RadarJakarta.id | JAKARTA – Ikhtiar yang dilakukan masyarakat sipil, sudah menyerupai situasi jelang reformasi 1998. Demikian pernyataan yang disampaikan Inisiator Maklumat Juanda, Alif Iman Nur Rahman dalam Diskusi Akhir Pekan Rumah Kebudayaan NusantaraN dengan topik” Gerakan Masyarakat Sipil Saat ini” di Jakarta, Sabtu (2/12/2023).
Dalam diskusi ini, hadir juga Pengamat Politik Ray Rangkuti, Mantan aktivis 98, Alif Nurlambang, menuturkan, sejak 14 oktober 2023, beredar surat terbuka Goenawan Mohhamad, yang disusul surat terbuka via Face Book (FB) Butet Kertarejasa. Surat yang berisi kekecewaan atas kelakuan atau cara Presiden Jokowi mengusung anaknya menjadi calon wakil presiden, ternyata terus meluas. Dalam waktu 28 jam, terkumpul 200 nama yang siap mendukung petisi, sebagai tindak lanjut kekecewaan itu. “Dari petisi itu lahirlah Maklumat Juanda, yang ditanda tangani di Jalan Juanda, jakarta pada 16 Oktober. Saat itu, dukungan bertambah hingga 334 orang” Ujar Alif.
Menurut Alif, kekecewaan makin meluas, apalagi saat Gus Mus membacakan puisi lamanya, yang dibuat di masa orde baru. Puisi tersebut bercerita tentang Negara Republik, rasa kerajaan. “Itu sinyal dari tokoh sebesar Gus Mus, ternyata punya kekecewaan yang sama dengan banyak tokoh lainnya,” kata Alif.

Baris data:
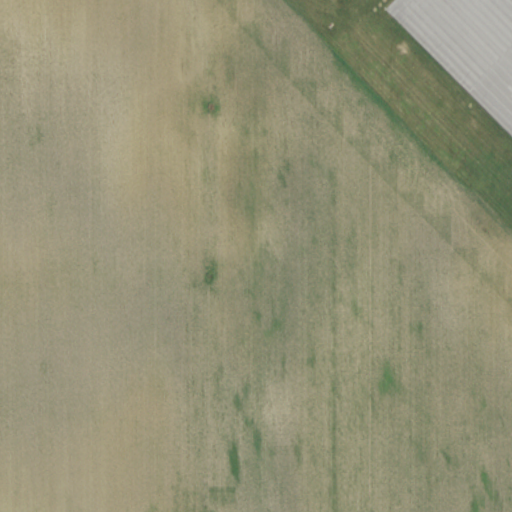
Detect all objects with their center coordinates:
airport runway: (479, 32)
airport: (256, 256)
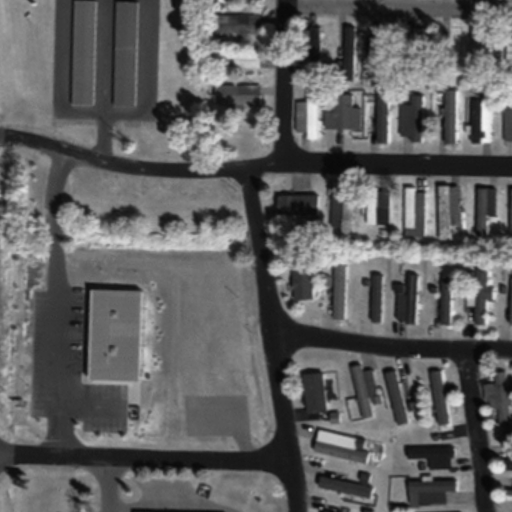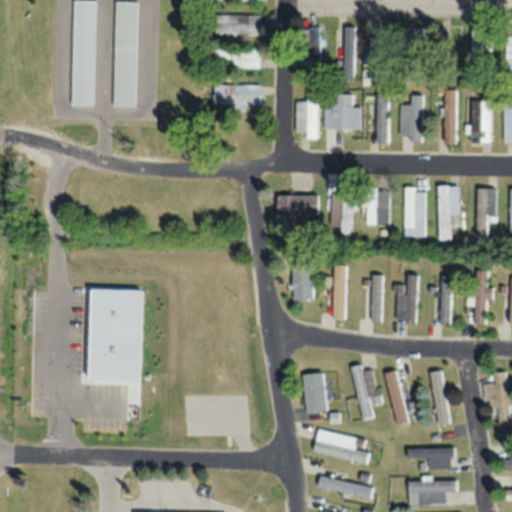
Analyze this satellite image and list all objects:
building: (238, 0)
road: (401, 8)
building: (239, 25)
building: (415, 41)
building: (312, 46)
building: (482, 46)
building: (510, 52)
building: (84, 53)
building: (346, 53)
building: (126, 54)
building: (238, 57)
building: (379, 57)
road: (286, 80)
road: (61, 96)
building: (237, 96)
building: (343, 114)
building: (307, 117)
building: (451, 117)
building: (413, 118)
building: (383, 119)
building: (481, 122)
building: (508, 123)
road: (397, 162)
road: (139, 165)
building: (298, 205)
building: (379, 209)
building: (485, 210)
building: (449, 211)
building: (511, 211)
building: (415, 212)
building: (342, 213)
building: (303, 281)
building: (340, 291)
building: (377, 298)
building: (480, 299)
building: (446, 301)
building: (511, 301)
building: (408, 302)
road: (270, 337)
road: (389, 344)
building: (365, 389)
building: (315, 392)
building: (397, 398)
building: (440, 398)
building: (500, 398)
road: (474, 428)
building: (342, 452)
road: (146, 456)
building: (435, 456)
building: (507, 465)
road: (107, 483)
building: (345, 487)
building: (430, 491)
building: (509, 495)
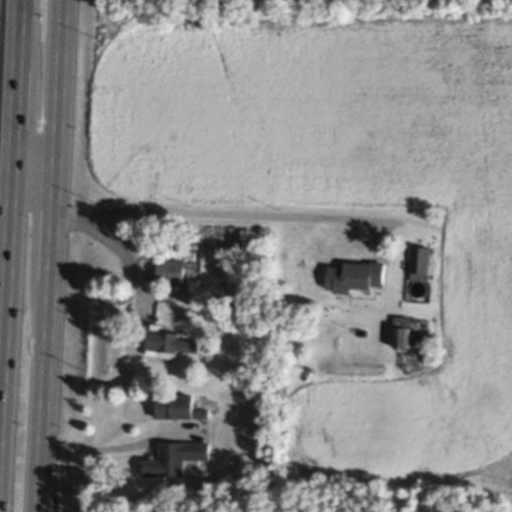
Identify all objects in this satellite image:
road: (27, 147)
road: (206, 213)
road: (11, 222)
road: (113, 245)
road: (50, 256)
building: (417, 259)
building: (418, 264)
building: (168, 270)
building: (170, 270)
building: (352, 276)
building: (354, 277)
building: (399, 331)
building: (400, 333)
building: (166, 344)
building: (163, 349)
building: (173, 404)
building: (176, 407)
road: (101, 447)
building: (174, 454)
building: (173, 458)
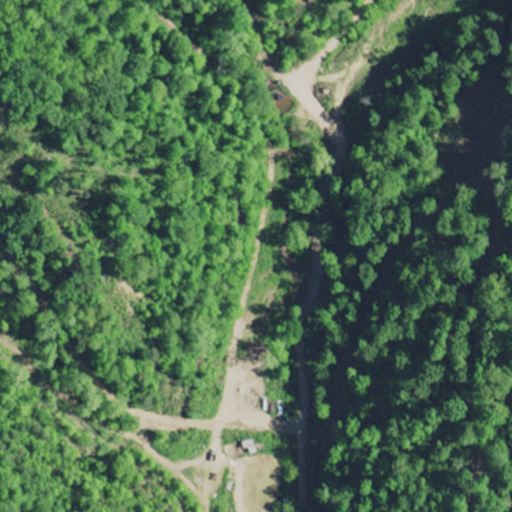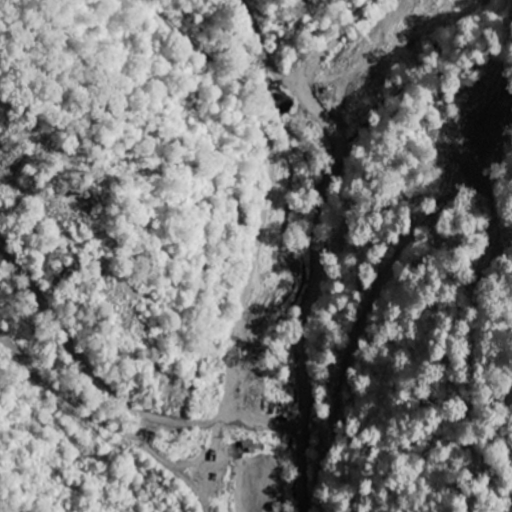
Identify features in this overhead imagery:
road: (302, 230)
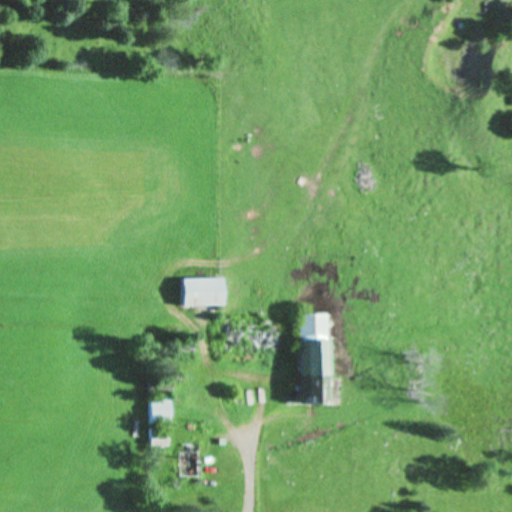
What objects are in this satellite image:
building: (201, 292)
building: (266, 342)
building: (312, 360)
building: (159, 388)
building: (159, 411)
building: (158, 439)
building: (189, 466)
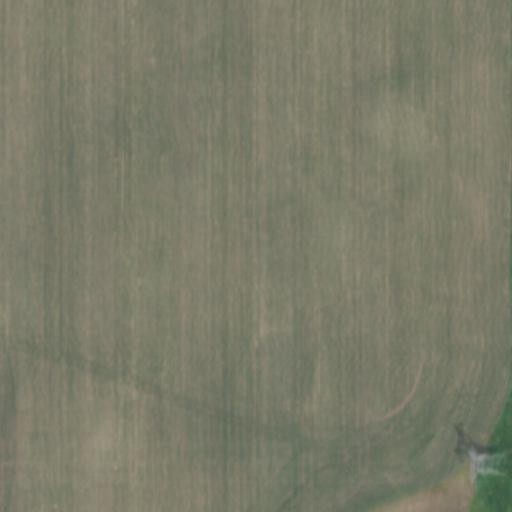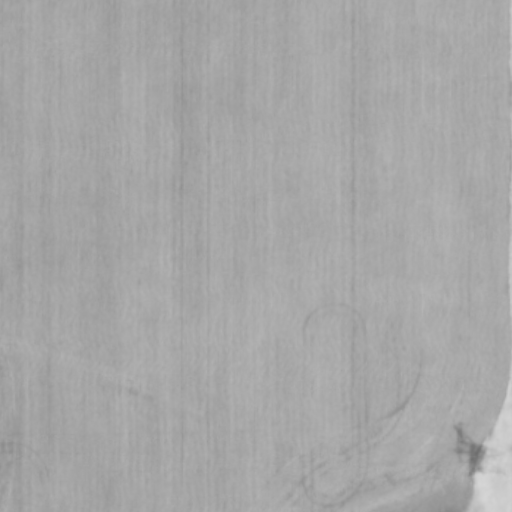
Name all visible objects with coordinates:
power tower: (491, 463)
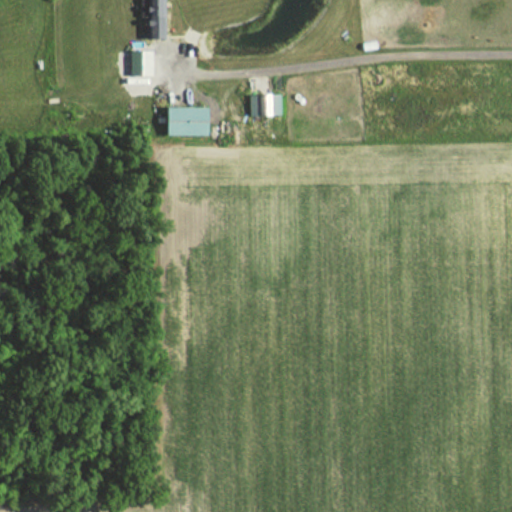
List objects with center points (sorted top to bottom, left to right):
road: (329, 65)
crop: (330, 330)
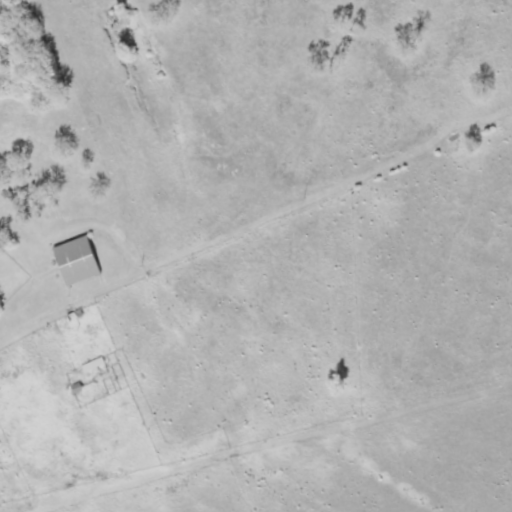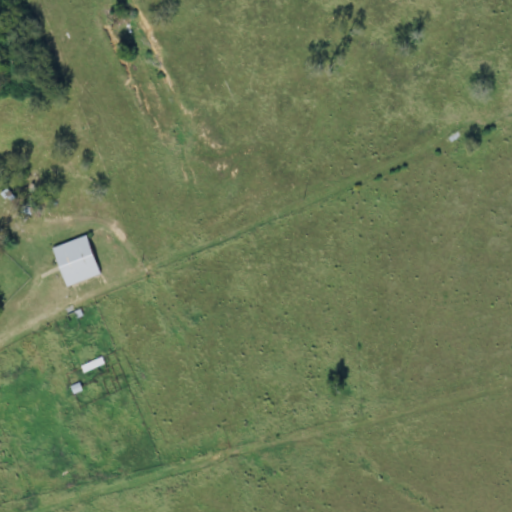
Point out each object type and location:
road: (264, 149)
building: (76, 262)
building: (76, 262)
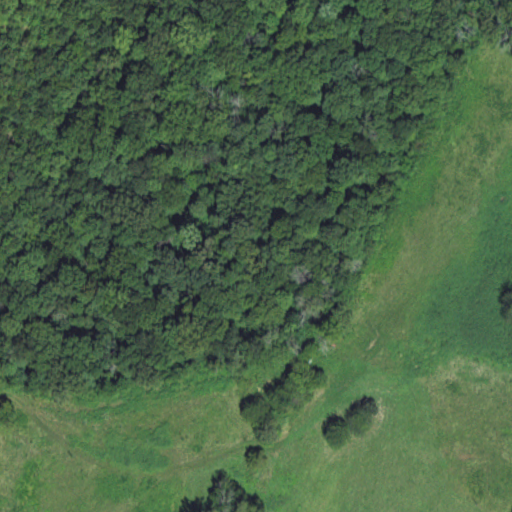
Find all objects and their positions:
road: (277, 342)
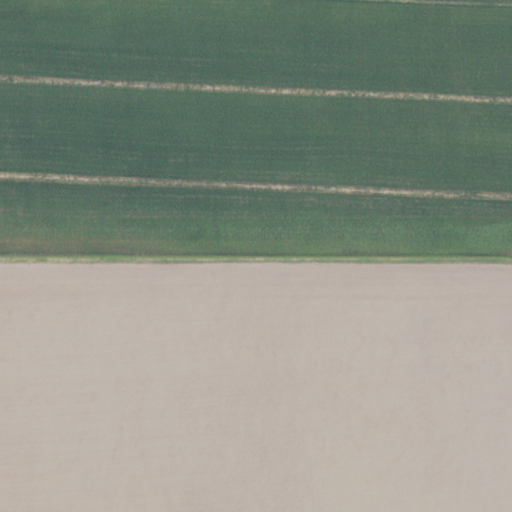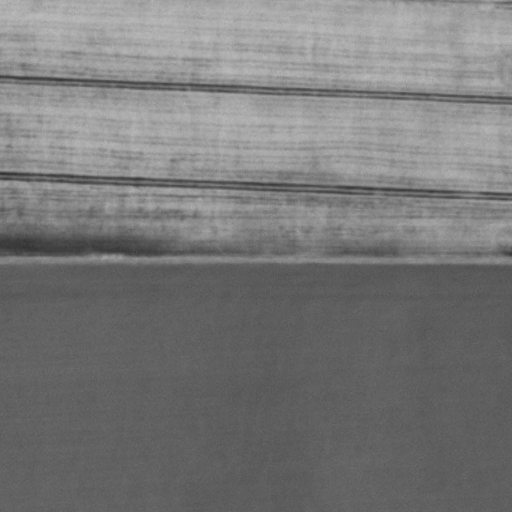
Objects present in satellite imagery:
road: (256, 263)
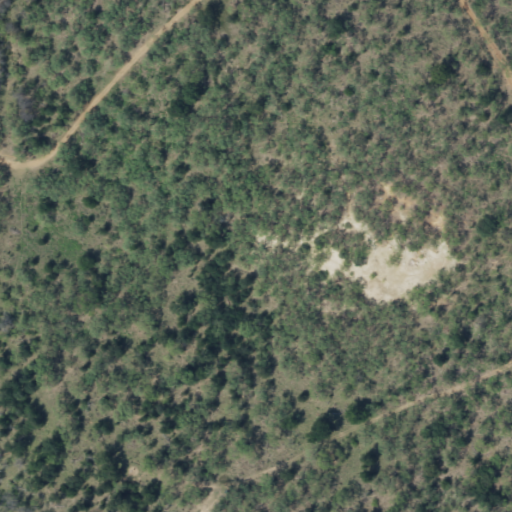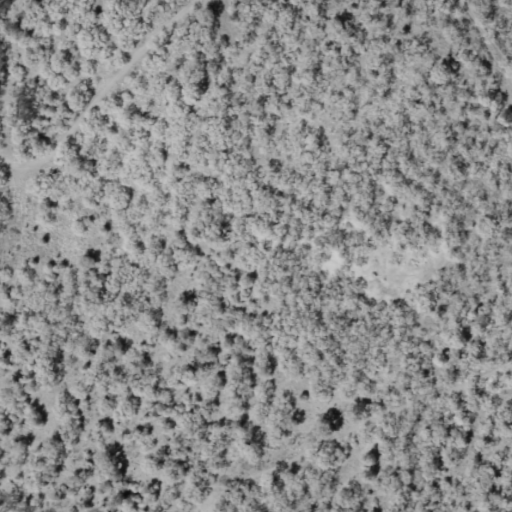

Tugas: Salin ulang seluruh berita tentang Maklumat Juanda di atas tanpa mengubah satu kata atau tanda baca pun.

Jawaban benar:
RadarJakarta.id | JAKARTA – Ikhtiar yang dilakukan masyarakat sipil, sudah menyerupai situasi jelang reformasi 1998. Demikian pernyataan yang disampaikan Inisiator Maklumat Juanda, Alif Iman Nur Rahman dalam Diskusi Akhir Pekan Rumah Kebudayaan NusantaraN dengan topik” Gerakan Masyarakat Sipil Saat ini” di Jakarta, Sabtu (2/12/2023).
Dalam diskusi ini, hadir juga Pengamat Politik Ray Rangkuti, Mantan aktivis 98, Alif Nurlambang, menuturkan, sejak 14 oktober 2023, beredar surat terbuka Goenawan Mohhamad, yang disusul surat terbuka via Face Book (FB) Butet Kertarejasa. Surat yang berisi kekecewaan atas kelakuan atau cara Presiden Jokowi mengusung anaknya menjadi calon wakil presiden, ternyata terus meluas. Dalam waktu 28 jam, terkumpul 200 nama yang siap mendukung petisi, sebagai tindak lanjut kekecewaan itu. “Dari petisi itu lahirlah Maklumat Juanda, yang ditanda tangani di Jalan Juanda, jakarta pada 16 Oktober. Saat itu, dukungan bertambah hingga 334 orang” Ujar Alif.
Menurut Alif, kekecewaan makin meluas, apalagi saat Gus Mus membacakan puisi lamanya, yang dibuat di masa orde baru. Puisi tersebut bercerita tentang Negara Republik, rasa kerajaan. “Itu sinyal dari tokoh sebesar Gus Mus, ternyata punya kekecewaan yang sama dengan banyak tokoh lainnya,” kata Alif.